Unnamed: 0,customer_unique_id,Recency,Frequency,Monetary
0,0000366f3b9a7992bf8c76cfdf3221e2,70,1,141.9
1,0000b849f77a49e4a4ce2b2a4ca5be3f,73,1,27.19
2,0000f46a3911fa3c0805444483337064,495,1,86.22
3,0000f6ccb0745a6a4b88665a16c9f078,279,1,43.62
4,0004aac84e0df4da2b147fca70cf8255,246,1,196.89


**Time-Based Features:**
* Average time between purchases.

* Number of purchases in last 7, 30, 90 days.

* Days since first purchase.

* Purchase velocity (e.g., frequency / days since first purchase).

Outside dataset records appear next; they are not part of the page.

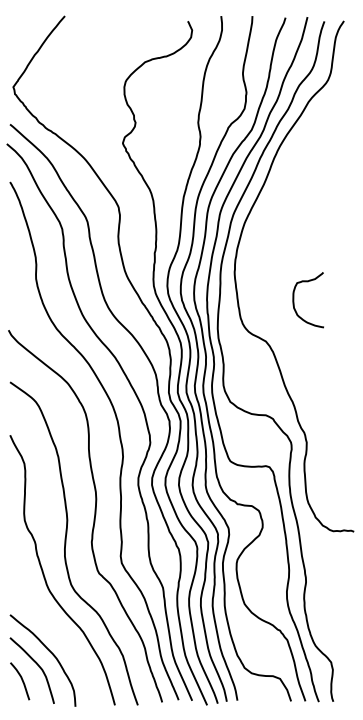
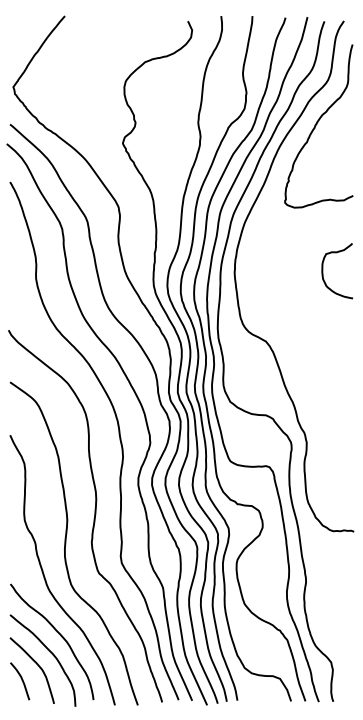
curve at (317, 124): none -> present
curve at (294, 300) position: (294, 300) -> (323, 271)
curve at (59, 635): none -> present
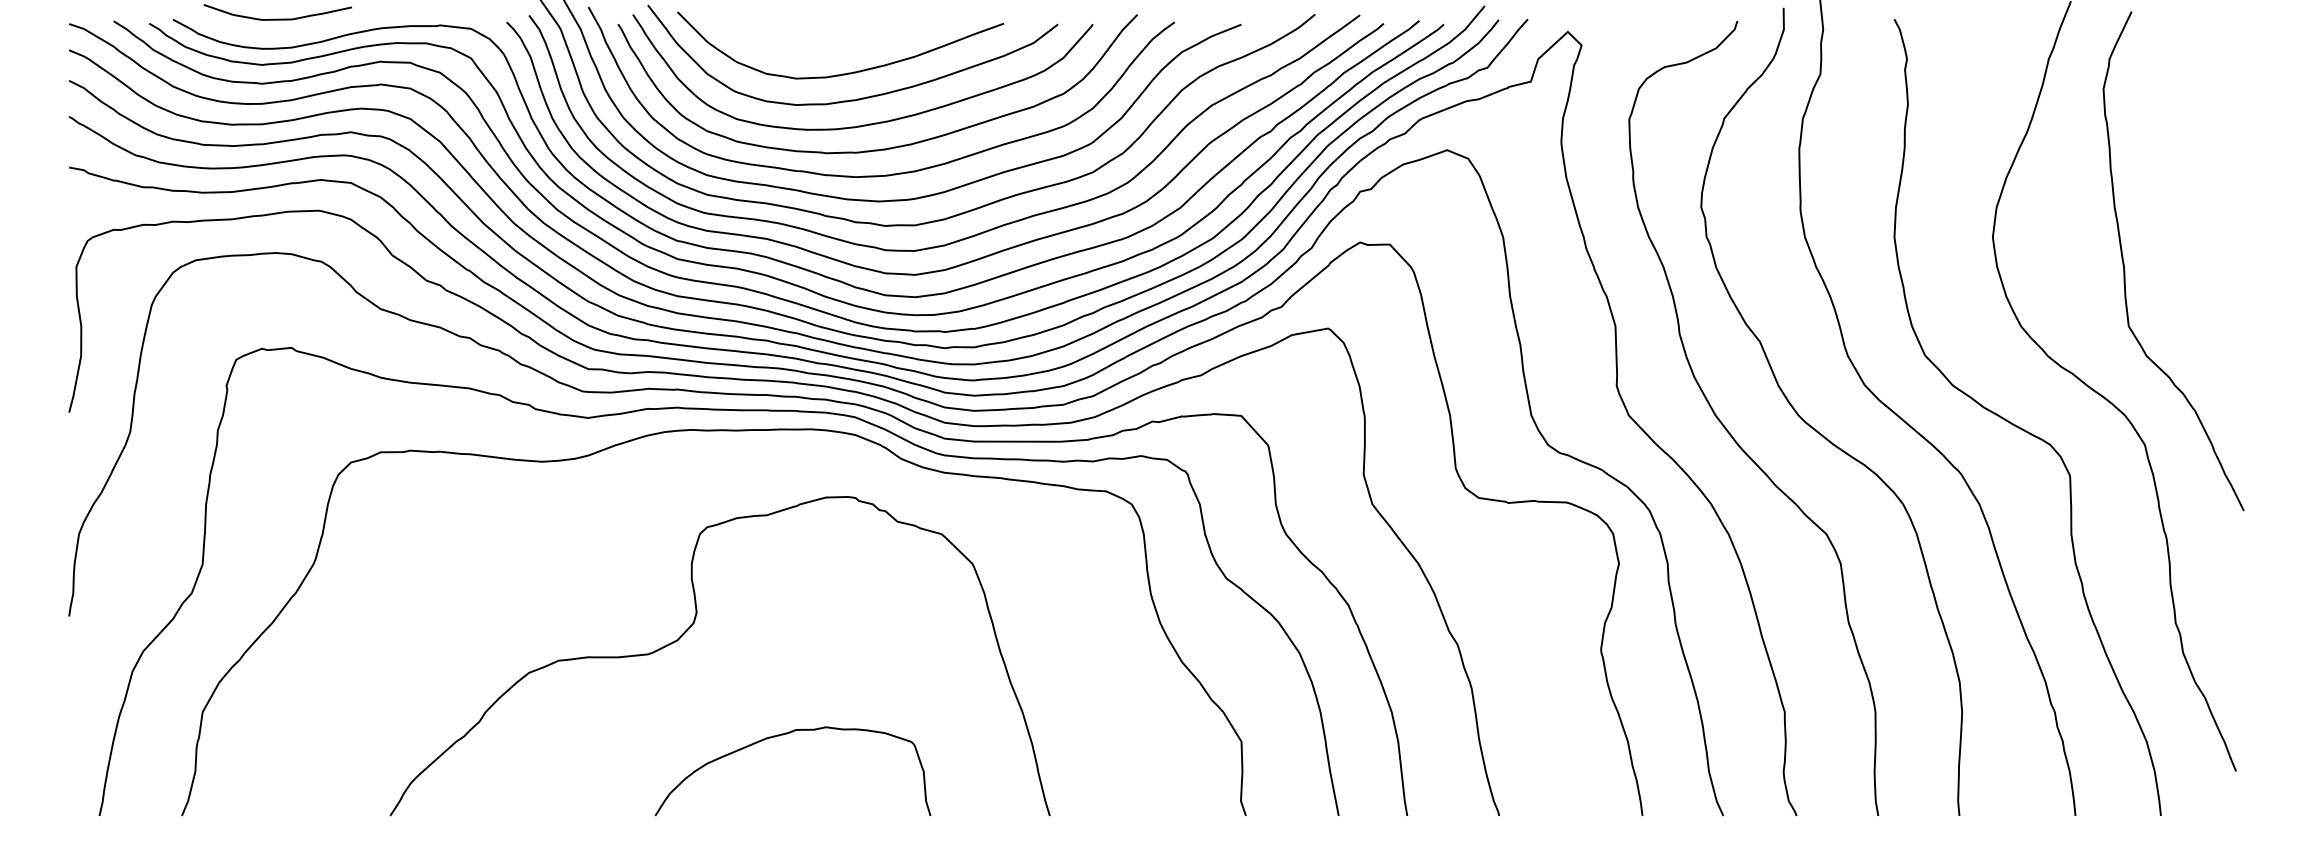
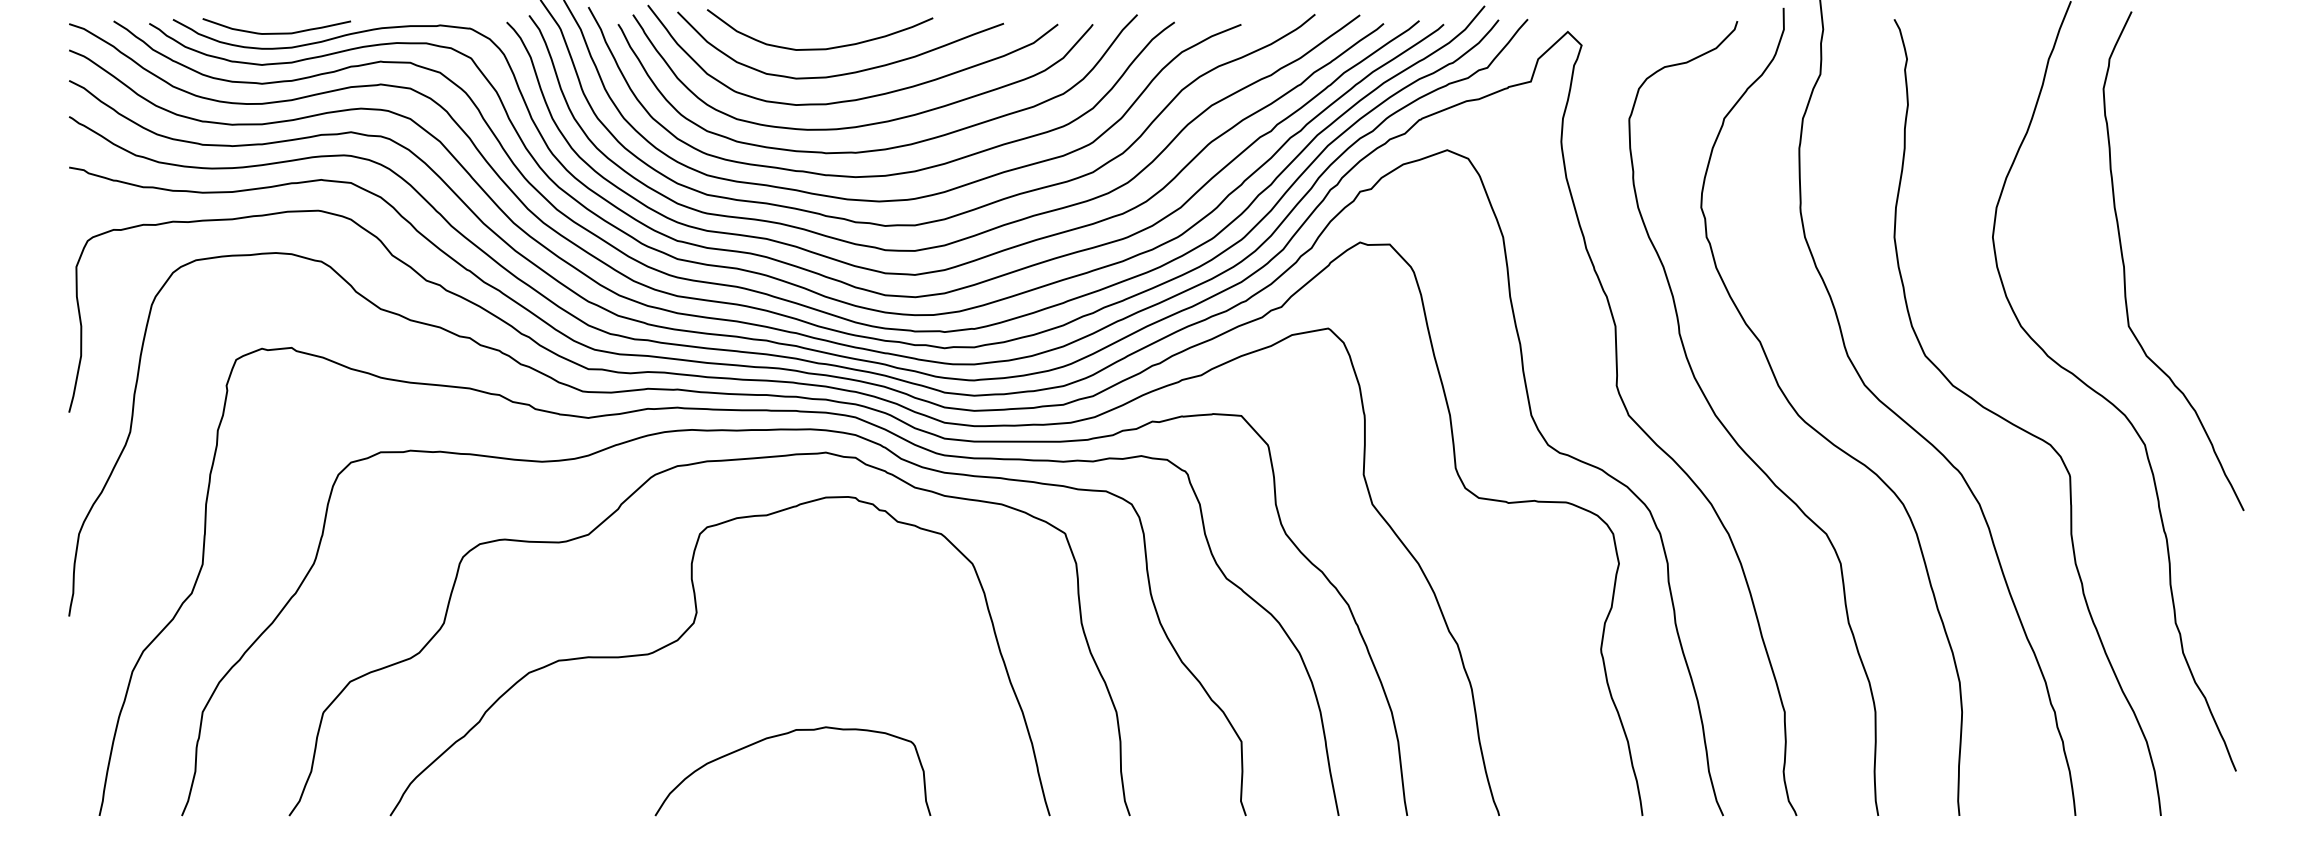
curve at (277, 18) position: (277, 18) -> (276, 32)
curve at (819, 48): none -> present
curve at (611, 516): none -> present
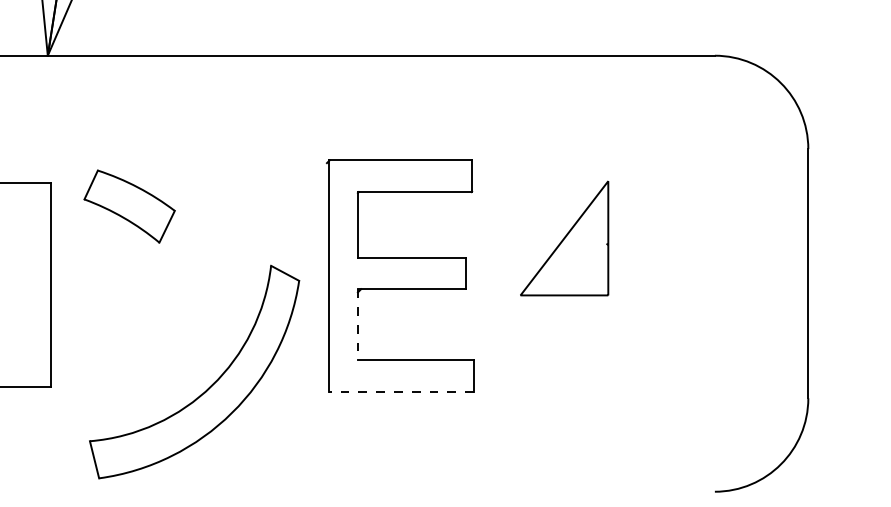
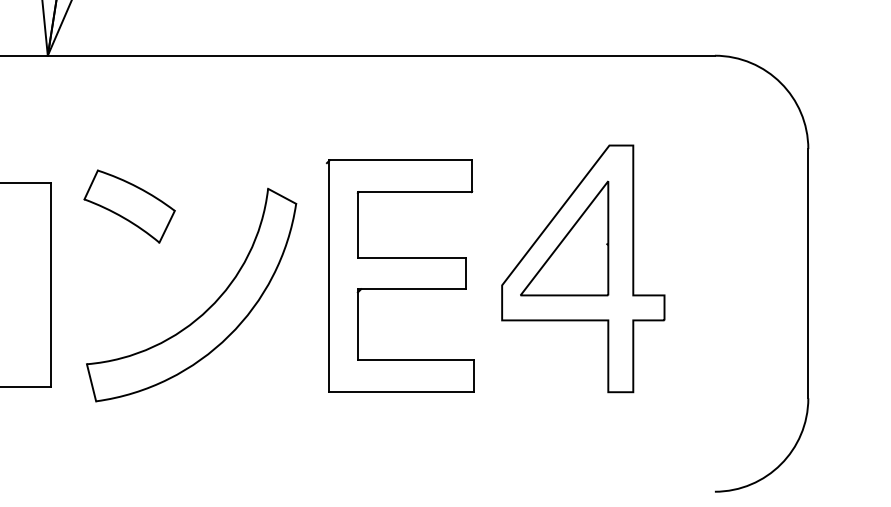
curve at (632, 268): none -> present
line at (357, 324): dashed -> solid
part at (209, 386) position: (209, 386) -> (206, 309)
line at (401, 392): dashed -> solid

**Product-Related Features:**
* Number of unique product categories purchased.

* Most frequent product category.

* Average product price.

* Ratio of expensive to cheap items.

**Geographic/Demographic Features:**
* Customer state (one-hot encoded).

* Number of unique cities/states purchased from (if applicable).

**Order-Related Features:**
* Average freight value.

* Payment type (one-hot encoded).

* Number of installments (if applicable).

**Interaction Features:** Combine existing features (e.g., Recency * Monetary).
**Handle Missing Values:** Imputation strategies (mean, median, mode, or specific indicators).
**Categorical Encoding:** One-hot encoding, target encoding, or label encoding for suitable features.
**Feature Scaling:** Apply standard scaling or min-max scaling to numerical features if required by the model.
**Store Processed Data:** Save the engineered feature set for subsequent notebooks.